Nihil est in intelectu quod prius non fuerit in sensu.
Aquinauta
O grande instante em que revelou-se
diante de mim as portas da expressão poética no sentido em que a compreendo
deu-se através da leitura de Blake. Ali estavam os traços de uma épica da
maldição, uma sedutora leitura da treva. Ordenava-se então diante de mim uma
fascinante concepção do mundo a partir da genealogia do bardo inglês. Foi o
grande estalo para a compulsiva constituição de duas ou três personas, que passariam
a representar a sustentação de uma poética nascedoura. O diálogo com o mundo
era fecundo em sua multiplicidade. A herança paterna de uma vastíssima
biblioteca aliada a um interesse crescente pela música, o teatro e a pintura.
Modelou-se assim, aos poucos, uma disposição maior para combater o preconceito
ou simplesmente evitar pequenos ardis da iconoclastia. Sempre preso à aventura
pessoal, fui-me distanciando das experiências comuns à época, esquivando-me à
rotina de minha própria geração.
Jamais me seduziu a ideia de aquisição
intelectual tão-somente como um requisito estratégico. De grande valor, portanto,
me foi sempre o dístico do sábio Aquinauta: extinta
a vida dos sentidos, nada mais nos resta no espírito. O instinto natural de
subversão nos leva a ouvir o outro, a contraí-lo enquanto perversão essencial à
sua própria existência. Desta forma escapei de uma ideologia narcisista, de
elogio ao próprio umbigo. Na primeira adolescência li o mesmo Drummond de
todos, o mesmo Pessoa, o mesmo Bandeira. Costuma-se metaforizar a leitura, espoliar-lhe
uma perversão que não é capaz de suportar. Antes é preciso entender que o homem
age sempre contra si mesmo. Se linguagem é código, o símbolo radica na
crueldade de seu exercício. Como entender a poesia sem perceber os desvios
dialéticos de uma ostensiva profanação da própria essência do ser?
Diria que meus verdadeiros pares – os
diálogos essenciais da poesia em mim – fui encontrar em distintos referenciais
estéticos: os brasileiros José Santiago Naud, Ivan Junqueira, Uílcon Pereira e
Sérgio Campos, os argentinos Juan Gelman e Leónidas Lamborghini, o chileno
Ludwig Zeller, o catalão Josep-Ramón Bach, o cubano José Kozer. Seja pela
leitura instigante de seus livros ou pela conversa possível com eles próprios,
deliciosa na debulha de um curso existencial. A estas somaram-se outras vozes
fundamentais, onde destaco a presença constante do crítico espanhol Jorge
Rodríguez Padrón. Este múltiplo aprendizado, ao lado natural de um caudal de
leituras igualmente diversificado, foram confirmando, ao longo de pouco mais de
uma década, uma ética e uma estética, indissociadas. Uma possível estranheza na
leitura de minha poética advirá certamente de sua ambição referencial, chamemos
isto de originalidade de códigos ou de recusa a filiações a correntes dominantes.

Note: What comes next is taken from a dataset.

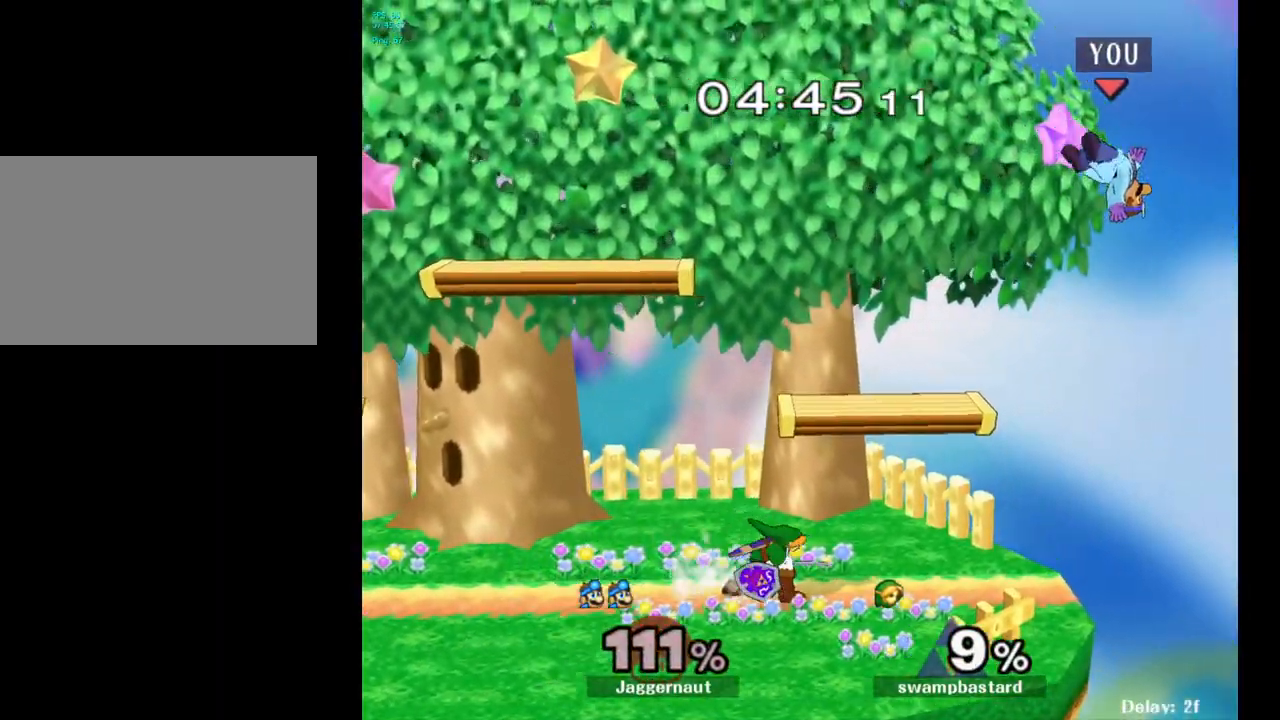
{"buttons": [], "left_stick": "center", "right_stick": "center", "events": [[67, "Y", "up"], [133, "Y", "down"], [217, "Y", "up"], [300, "Y", "down"], [350, "Y", "up"], [400, "left_stick", "center"]]}
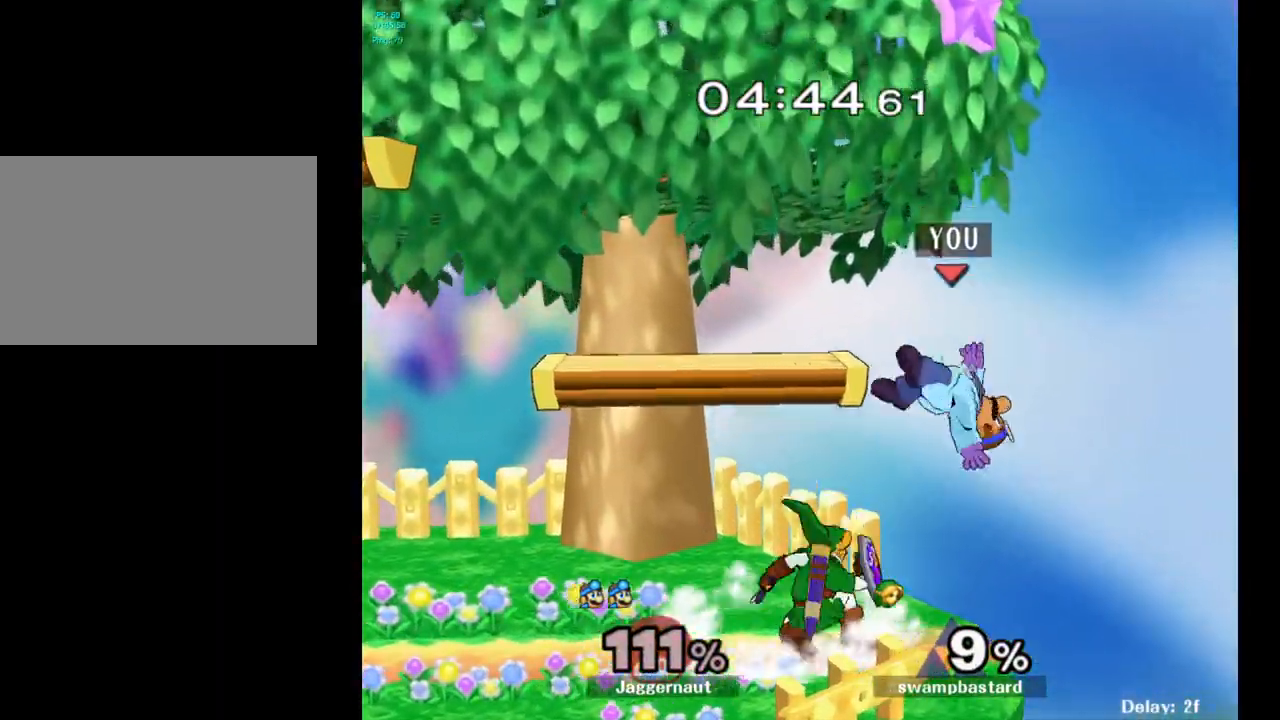
{"buttons": ["R1"], "left_stick": "center", "right_stick": "center", "events": [[17, "left_stick", "down-left"], [83, "R1", "down"], [217, "left_stick", "center"]]}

Meu próprio vínculo ao surrealismo não
vem de uma suposta recaída escolástica, até porque o surrealismo pode ser tudo
menos uma escola literária. O que sempre me indignou no comportamento dos
poetas brasileiros é sua capacidade de não comprometimento. Posam de
franco-atiradores, ao mesmo tempo em que vivem à espera da grande oportunidade
de pactuação com o poder literário. Aderi ao surrealismo basicamente por
aversão a isso, mescla de indignação e provocação diante da falta de firmeza
ética característica da intelectualidade brasileira.
Do ponto de vista estético naturalmente
o surrealismo que desembocou na América Hispânica é muito distinto de sua
origem parisiense. A própria relação entre história e cultura evidencia uma inversão
de polaridade. Na Europa partiu-se de uma derrocada, enquanto que nos países
hispano-americanos a tônica foi uma exacerbada fé em seu próprio destino.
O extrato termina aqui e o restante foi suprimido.